__What this task involves__:
Repeat the records exactly. Leave out the pictures.

(Saved entries)
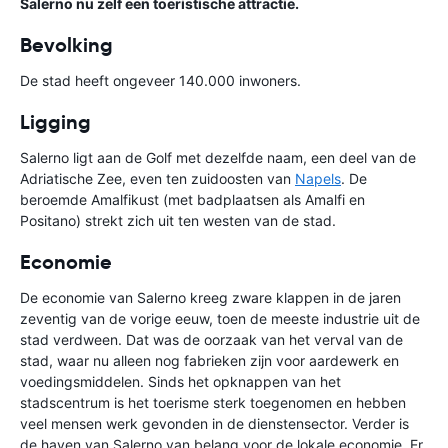
Salerno nu zelf een toeristische attractie.
Bevolking
De stad heeft ongeveer 140.000 inwoners.
Ligging
Salerno ligt aan de Golf met dezelfde naam, een deel van de
Adriatische Zee, even ten zuidoosten van
Napels
. De
beroemde Amalfikust (met badplaatsen als Amalfi en
Positano) strekt zich uit ten westen van de stad.
Economie
De economie van Salerno kreeg zware klappen in de jaren
zeventig van de vorige eeuw, toen de meeste industrie uit de
stad verdween. Dat was de oorzaak van het verval van de
stad, waar nu alleen nog fabrieken zijn voor aardewerk en
voedingsmiddelen. Sinds het opknappen van het
stadscentrum is het toerisme sterk toegenomen en hebben
veel mensen werk gevonden in de dienstensector. Verder is
de haven van Salerno van belang voor de lokale economie. Er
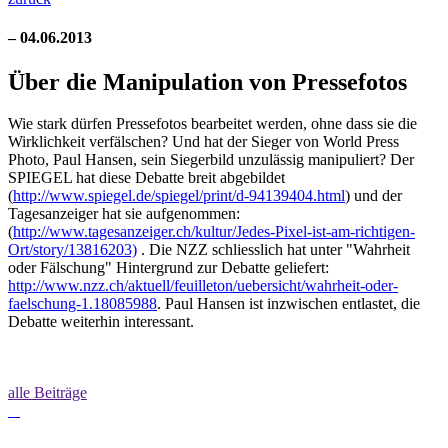
– 04.06.2013
Über die Manipulation von Pressefotos
Wie stark dürfen Pressefotos bearbeitet werden, ohne dass sie die
Wirklichkeit verfälschen? Und hat der Sieger von World Press
Photo, Paul Hansen, sein Siegerbild unzulässig manipuliert? Der
SPIEGEL hat diese Debatte breit abgebildet
(
http://www.spiegel.de/spiegel/print/d-94139404.html
) und der
Tagesanzeiger hat sie aufgenommen:
(
http://www.tagesanzeiger.ch/kultur/Jedes-Pixel-ist-am-richtigen-
Ort/story/13816203)
. Die NZZ schliesslich hat unter "Wahrheit
oder Fälschung" Hintergrund zur Debatte geliefert:
http://www.nzz.ch/aktuell/feuilleton/uebersicht/wahrheit-oder-
faelschung-1.18085988
. Paul Hansen ist inzwischen entlastet, die
Debatte weiterhin interessant.
alle Beiträge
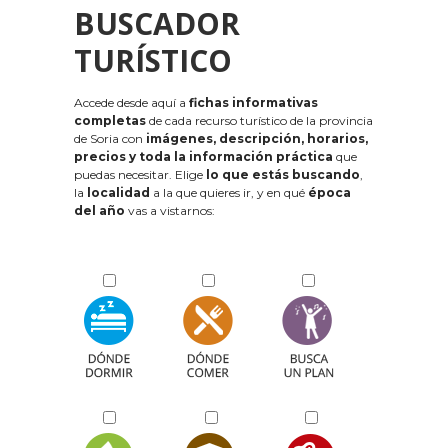
BUSCADOR
TURÍSTICO
Accede desde aquí a
fichas informativas
completas
de cada recurso turístico de la provincia
de Soria con
imágenes, descripción, horarios,
precios y toda la información práctica
que
puedas necesitar. Elige
lo que estás buscando
,
la
localidad
a la que quieres ir, y en qué
época
del año
vas a vistarnos:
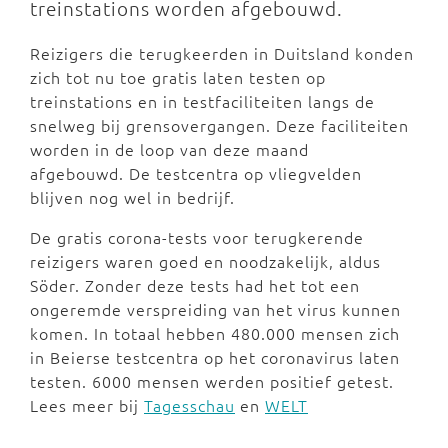
treinstations worden afgebouwd.
Reizigers die terugkeerden in Duitsland konden
zich tot nu toe gratis laten testen op
treinstations en in testfaciliteiten langs de
snelweg bij grensovergangen. Deze faciliteiten
worden in de loop van deze maand
afgebouwd. De testcentra op vliegvelden
blijven nog wel in bedrijf.
De gratis corona-tests voor terugkerende
reizigers waren goed en noodzakelijk, aldus
Söder. Zonder deze tests had het tot een
ongeremde verspreiding van het virus kunnen
komen. In totaal hebben 480.000 mensen zich
in Beierse testcentra op het coronavirus laten
testen. 6000 mensen werden positief getest.
Lees meer bij
Tagesschau
en
WELT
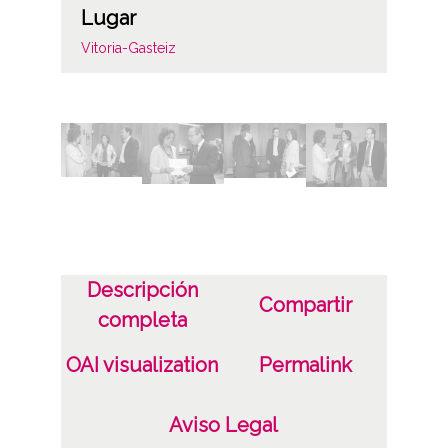
Lugar
Vitoria-Gasteiz
Licencia de las imágenes
CC BY-NC-SA 4.0
Identificador
ES.01059.ATHA.DIP.OD.34513-34563
Descripción
Compartir
completa
OAI visualization
Permalink
Aviso Legal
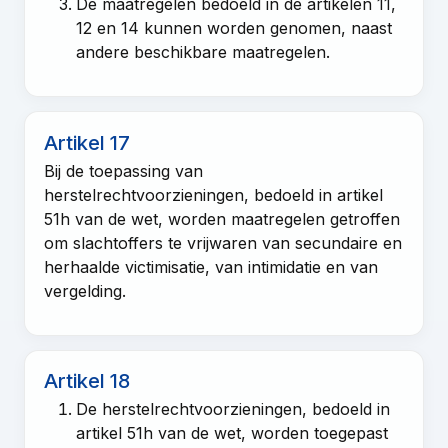
De maatregelen bedoeld in de
artikelen 11
,
12
en
14
kunnen worden genomen, naast
andere beschikbare maatregelen.
Artikel 17
Bij de toepassing van
herstelrechtvoorzieningen, bedoeld in
artikel
51h van de wet
, worden maatregelen getroffen
om slachtoffers te vrijwaren van secundaire en
herhaalde victimisatie, van intimidatie en van
vergelding.
Artikel 18
De herstelrechtvoorzieningen, bedoeld in
artikel 51h van de wet
, worden toegepast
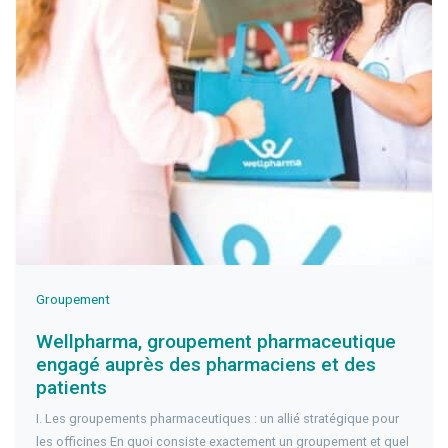
Groupement
Wellpharma, groupement pharmaceutique
engagé auprès des pharmaciens et des
patients
I. Les groupements pharmaceutiques : un allié stratégique pour
les officines En quoi consiste exactement un groupement et quel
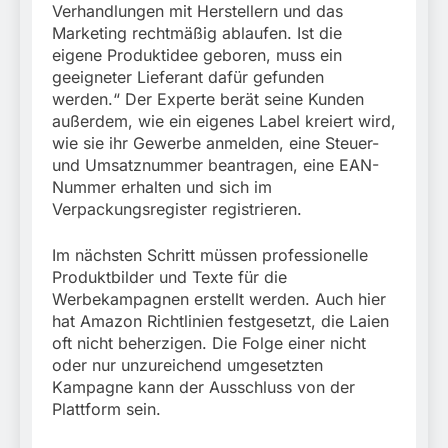
Verhandlungen mit Herstellern und das
Marketing rechtmäßig ablaufen. Ist die
eigene Produktidee geboren, muss ein
geeigneter Lieferant dafür gefunden
werden.“ Der Experte berät seine Kunden
außerdem, wie ein eigenes Label kreiert wird,
wie sie ihr Gewerbe anmelden, eine Steuer-
und Umsatznummer beantragen, eine EAN-
Nummer erhalten und sich im
Verpackungsregister registrieren.
Im nächsten Schritt müssen professionelle
Produktbilder und Texte für die
Werbekampagnen erstellt werden. Auch hier
hat Amazon Richtlinien festgesetzt, die Laien
oft nicht beherzigen. Die Folge einer nicht
oder nur unzureichend umgesetzten
Kampagne kann der Ausschluss von der
Plattform sein.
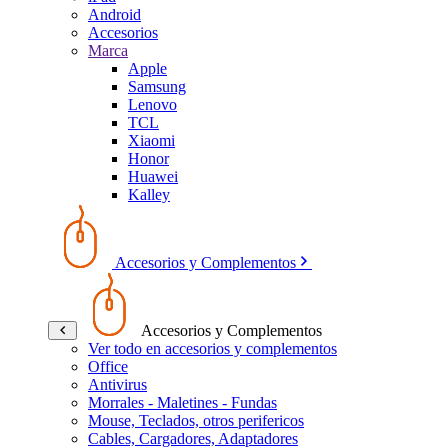
Android
Accesorios
Marca
Apple
Samsung
Lenovo
TCL
Xiaomi
Honor
Huawei
Kalley
Accesorios y Complementos
Accesorios y Complementos
Ver todo en accesorios y complementos
Office
Antivirus
Morrales - Maletines - Fundas
Mouse, Teclados, otros perifericos
Cables, Cargadores, Adaptadores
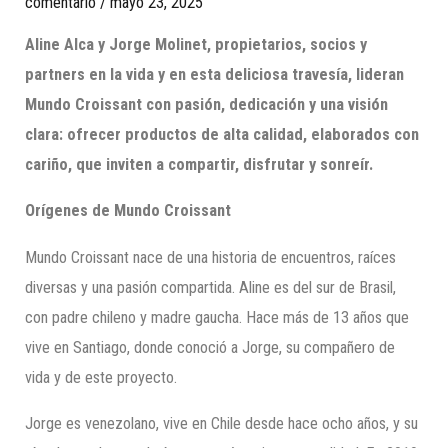
comentario
/
mayo 23, 2025
Aline Alca y Jorge Molinet, propietarios, socios y
partners en la vida y en esta deliciosa travesía, lideran
Mundo Croissant con pasión, dedicación y una visión
clara: ofrecer productos de alta calidad, elaborados con
cariño, que inviten a compartir, disfrutar y sonreír.
Orígenes de Mundo Croissant
Mundo Croissant nace de una historia de encuentros, raíces
diversas y una pasión compartida. Aline es del sur de Brasil,
con padre chileno y madre gaucha. Hace más de 13 años que
vive en Santiago, donde conoció a Jorge, su compañero de
vida y de este proyecto.
Jorge es venezolano, vive en Chile desde hace ocho años, y su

__Finished exercise__:
Salerno nu zelf een toeristische attractie.
Bevolking
De stad heeft ongeveer 140.000 inwoners.
Ligging
Salerno ligt aan de Golf met dezelfde naam, een deel van de
Adriatische Zee, even ten zuidoosten van
Napels
. De
beroemde Amalfikust (met badplaatsen als Amalfi en
Positano) strekt zich uit ten westen van de stad.
Economie
De economie van Salerno kreeg zware klappen in de jaren
zeventig van de vorige eeuw, toen de meeste industrie uit de
stad verdween. Dat was de oorzaak van het verval van de
stad, waar nu alleen nog fabrieken zijn voor aardewerk en
voedingsmiddelen. Sinds het opknappen van het
stadscentrum is het toerisme sterk toegenomen en hebben
veel mensen werk gevonden in de dienstensector. Verder is
de haven van Salerno van belang voor de lokale economie. Er
– 04.06.2013
Über die Manipulation von Pressefotos
Wie stark dürfen Pressefotos bearbeitet werden, ohne dass sie die
Wirklichkeit verfälschen? Und hat der Sieger von World Press
Photo, Paul Hansen, sein Siegerbild unzulässig manipuliert? Der
SPIEGEL hat diese Debatte breit abgebildet
(
http://www.spiegel.de/spiegel/print/d-94139404.html
) und der
Tagesanzeiger hat sie aufgenommen:
(
http://www.tagesanzeiger.ch/kultur/Jedes-Pixel-ist-am-richtigen-
Ort/story/13816203)
. Die NZZ schliesslich hat unter "Wahrheit
oder Fälschung" Hintergrund zur Debatte geliefert:
http://www.nzz.ch/aktuell/feuilleton/uebersicht/wahrheit-oder-
faelschung-1.18085988
. Paul Hansen ist inzwischen entlastet, die
Debatte weiterhin interessant.
alle Beiträge
BUSCADOR
TURÍSTICO
Accede desde aquí a
fichas informativas
completas
de cada recurso turístico de la provincia
de Soria con
imágenes, descripción, horarios,
precios y toda la información práctica
que
puedas necesitar. Elige
lo que estás buscando
,
la
localidad
a la que quieres ir, y en qué
época
del año
vas a vistarnos:
treinstations worden afgebouwd.
Reizigers die terugkeerden in Duitsland konden
zich tot nu toe gratis laten testen op
treinstations en in testfaciliteiten langs de
snelweg bij grensovergangen. Deze faciliteiten
worden in de loop van deze maand
afgebouwd. De testcentra op vliegvelden
blijven nog wel in bedrijf.
De gratis corona-tests voor terugkerende
reizigers waren goed en noodzakelijk, aldus
Söder. Zonder deze tests had het tot een
ongeremde verspreiding van het virus kunnen
komen. In totaal hebben 480.000 mensen zich
in Beierse testcentra op het coronavirus laten
testen. 6000 mensen werden positief getest.
Lees meer bij
Tagesschau
en
WELT
Lugar
Vitoria-Gasteiz
Licencia de las imágenes
CC BY-NC-SA 4.0
Identificador
ES.01059.ATHA.DIP.OD.34513-34563
Descripción
Compartir
completa
OAI visualization
Permalink
Aviso Legal
De maatregelen bedoeld in de
artikelen 11
,
12
en
14
kunnen worden genomen, naast
andere beschikbare maatregelen.
Artikel 17
Bij de toepassing van
herstelrechtvoorzieningen, bedoeld in
artikel
51h van de wet
, worden maatregelen getroffen
om slachtoffers te vrijwaren van secundaire en
herhaalde victimisatie, van intimidatie en van
vergelding.
Artikel 18
De herstelrechtvoorzieningen, bedoeld in
artikel 51h van de wet
, worden toegepast
Groupement
Wellpharma, groupement pharmaceutique
engagé auprès des pharmaciens et des
patients
I. Les groupements pharmaceutiques : un allié stratégique pour
les officines En quoi consiste exactement un groupement et quel
Verhandlungen mit Herstellern und das
Marketing rechtmäßig ablaufen. Ist die
eigene Produktidee geboren, muss ein
geeigneter Lieferant dafür gefunden
werden.“ Der Experte berät seine Kunden
außerdem, wie ein eigenes Label kreiert wird,
wie sie ihr Gewerbe anmelden, eine Steuer-
und Umsatznummer beantragen, eine EAN-
Nummer erhalten und sich im
Verpackungsregister registrieren.
Im nächsten Schritt müssen professionelle
Produktbilder und Texte für die
Werbekampagnen erstellt werden. Auch hier
hat Amazon Richtlinien festgesetzt, die Laien
oft nicht beherzigen. Die Folge einer nicht
oder nur unzureichend umgesetzten
Kampagne kann der Ausschluss von der
Plattform sein.
Android
Accesorios
Marca
Apple
Samsung
Lenovo
TCL
Xiaomi
Honor
Huawei
Kalley
Accesorios y Complementos
Accesorios y Complementos
Ver todo en accesorios y complementos
Office
Antivirus
Morrales - Maletines - Fundas
Mouse, Teclados, otros perifericos
Cables, Cargadores, Adaptadores
comentario
/
mayo 23, 2025
Aline Alca y Jorge Molinet, propietarios, socios y
partners en la vida y en esta deliciosa travesía, lideran
Mundo Croissant con pasión, dedicación y una visión
clara: ofrecer productos de alta calidad, elaborados con
cariño, que inviten a compartir, disfrutar y sonreír.
Orígenes de Mundo Croissant
Mundo Croissant nace de una historia de encuentros, raíces
diversas y una pasión compartida. Aline es del sur de Brasil,
con padre chileno y madre gaucha. Hace más de 13 años que
vive en Santiago, donde conoció a Jorge, su compañero de
vida y de este proyecto.
Jorge es venezolano, vive en Chile desde hace ocho años, y su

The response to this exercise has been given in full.